== Before-and-after page screenshots ==
========
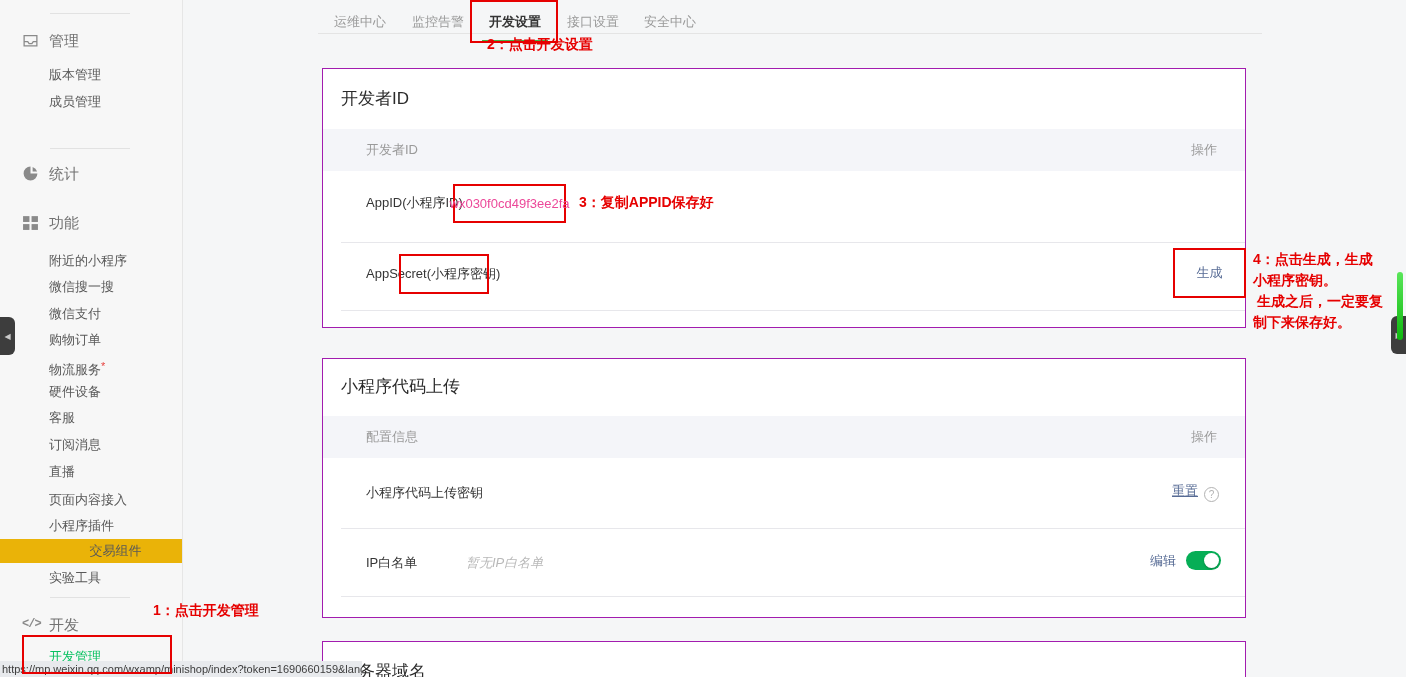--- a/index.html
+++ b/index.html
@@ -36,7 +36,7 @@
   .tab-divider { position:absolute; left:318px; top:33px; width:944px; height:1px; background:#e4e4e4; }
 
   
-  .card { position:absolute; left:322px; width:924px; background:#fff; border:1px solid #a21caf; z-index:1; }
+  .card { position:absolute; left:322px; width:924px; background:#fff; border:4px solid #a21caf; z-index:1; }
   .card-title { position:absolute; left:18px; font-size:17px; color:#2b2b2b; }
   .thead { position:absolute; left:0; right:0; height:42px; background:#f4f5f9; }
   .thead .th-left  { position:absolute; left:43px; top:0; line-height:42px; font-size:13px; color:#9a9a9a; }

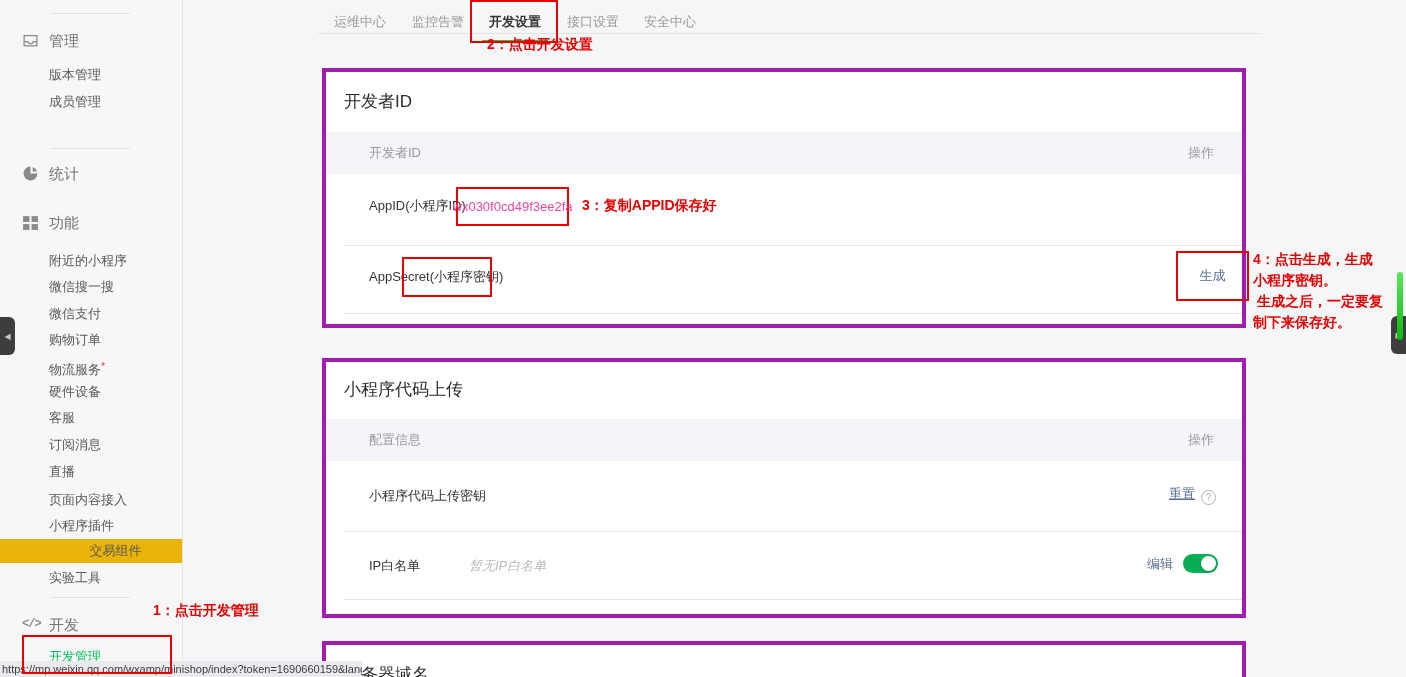--- a/index.html
+++ b/index.html
@@ -17,7 +17,7 @@
   .sglabel { position:absolute; left:49px; top:2px; font-size:15px; color:#737373; }
   .code-glyph { font-family:"Liberation Mono","DejaVu Sans Mono",monospace; font-size:12px; font-weight:bold; color:#8a8a8a; letter-spacing:-1px; }
   .sitem { position:absolute; left:0; width:182px; height:24px; line-height:24px; padding-left:49px; font-size:13px; color:#595959; cursor:pointer; }
-  .sitem.hl { background:#eab308;text-align:center; }
+  .sitem.hl { background:#5eead4; }
   .sitem.green { color:#07c160; }
   .badge-star { color:#e64340; font-size:11px; vertical-align:4px; }
 

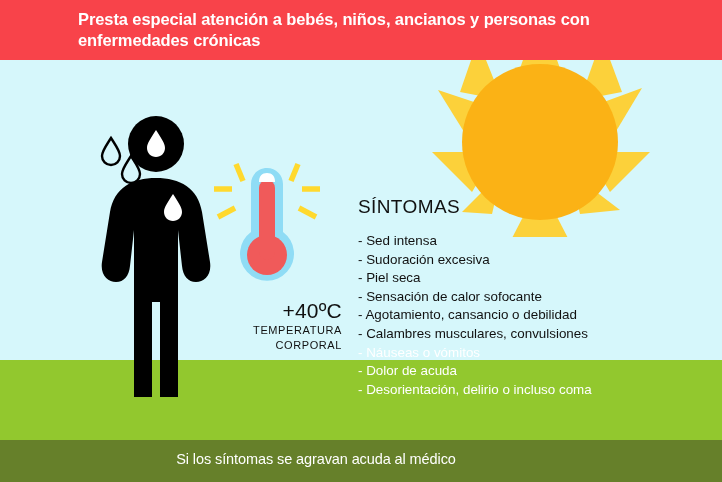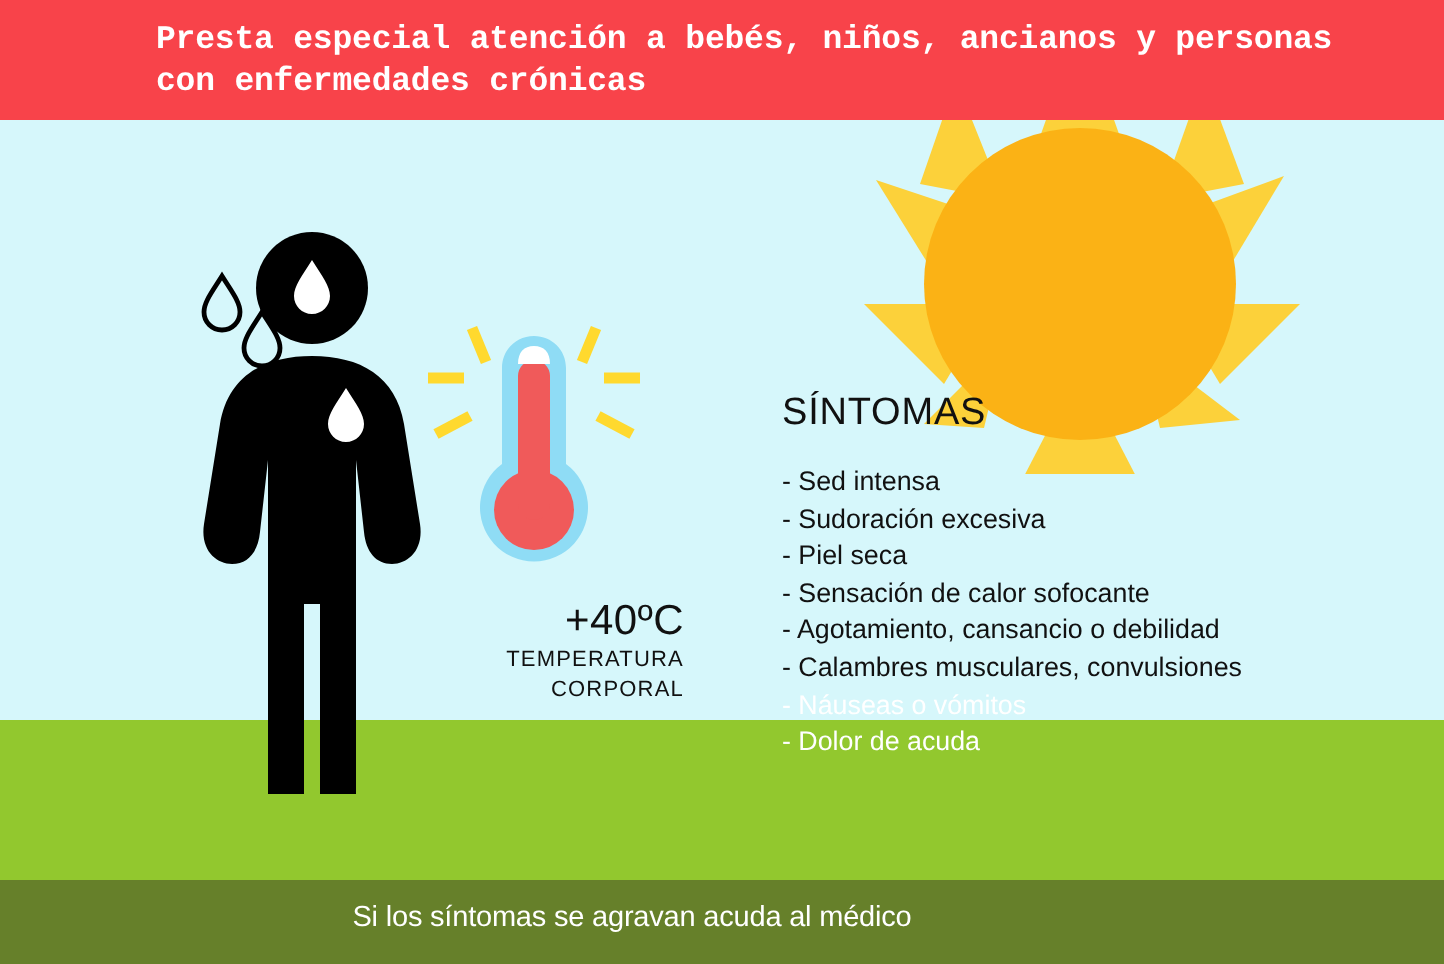--- a/index.html
+++ b/index.html
@@ -62,7 +62,6 @@
     font-weight: bold;
     line-height: 21px;
     letter-spacing: -0.1px;
-    font-family: Liberation Mono, monospace;
   }
 
   

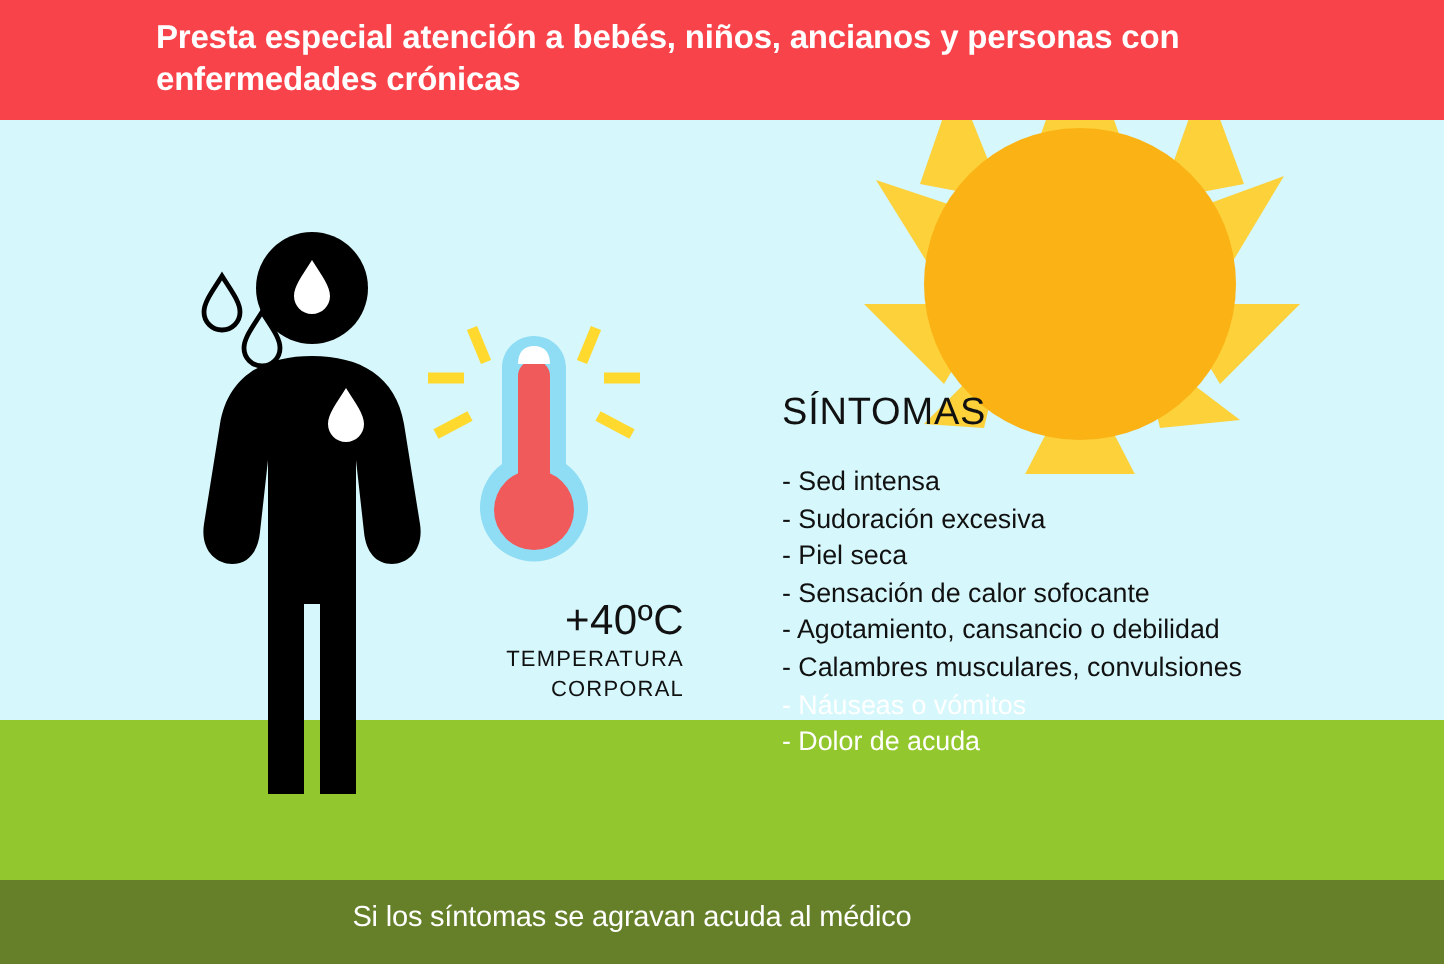--- a/index.html
+++ b/index.html
@@ -117,7 +117,7 @@
   
   .symptoms {
     position: absolute;
-    left: 391px;
+    left: 358px;
     top: 196px;
     width: 320px;
   }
========
== Prompt ==
Copy out all the records exactly, excluding pictures.

== Response to the exercise ==
--- a/index.html
+++ b/index.html
@@ -36,7 +36,7 @@
   .tab-divider { position:absolute; left:318px; top:33px; width:944px; height:1px; background:#e4e4e4; }
 
   
-  .card { position:absolute; left:322px; width:924px; background:#fff; border:1px solid #a21caf; z-index:1; }
+  .card { position:absolute; left:322px; width:924px; background:#fff; border:4px solid #a21caf; z-index:1; }
   .card-title { position:absolute; left:18px; font-size:17px; color:#2b2b2b; }
   .thead { position:absolute; left:0; right:0; height:42px; background:#f4f5f9; }
   .thead .th-left  { position:absolute; left:43px; top:0; line-height:42px; font-size:13px; color:#9a9a9a; }

--- a/index.html
+++ b/index.html
@@ -17,7 +17,7 @@
   .sglabel { position:absolute; left:49px; top:2px; font-size:15px; color:#737373; }
   .code-glyph { font-family:"Liberation Mono","DejaVu Sans Mono",monospace; font-size:12px; font-weight:bold; color:#8a8a8a; letter-spacing:-1px; }
   .sitem { position:absolute; left:0; width:182px; height:24px; line-height:24px; padding-left:49px; font-size:13px; color:#595959; cursor:pointer; }
-  .sitem.hl { background:#eab308;text-align:center; }
+  .sitem.hl { background:#5eead4; }
   .sitem.green { color:#07c160; }
   .badge-star { color:#e64340; font-size:11px; vertical-align:4px; }
 

--- a/index.html
+++ b/index.html
@@ -62,7 +62,6 @@
     font-weight: bold;
     line-height: 21px;
     letter-spacing: -0.1px;
-    font-family: Liberation Mono, monospace;
   }
 
   

--- a/index.html
+++ b/index.html
@@ -117,7 +117,7 @@
   
   .symptoms {
     position: absolute;
-    left: 391px;
+    left: 358px;
     top: 196px;
     width: 320px;
   }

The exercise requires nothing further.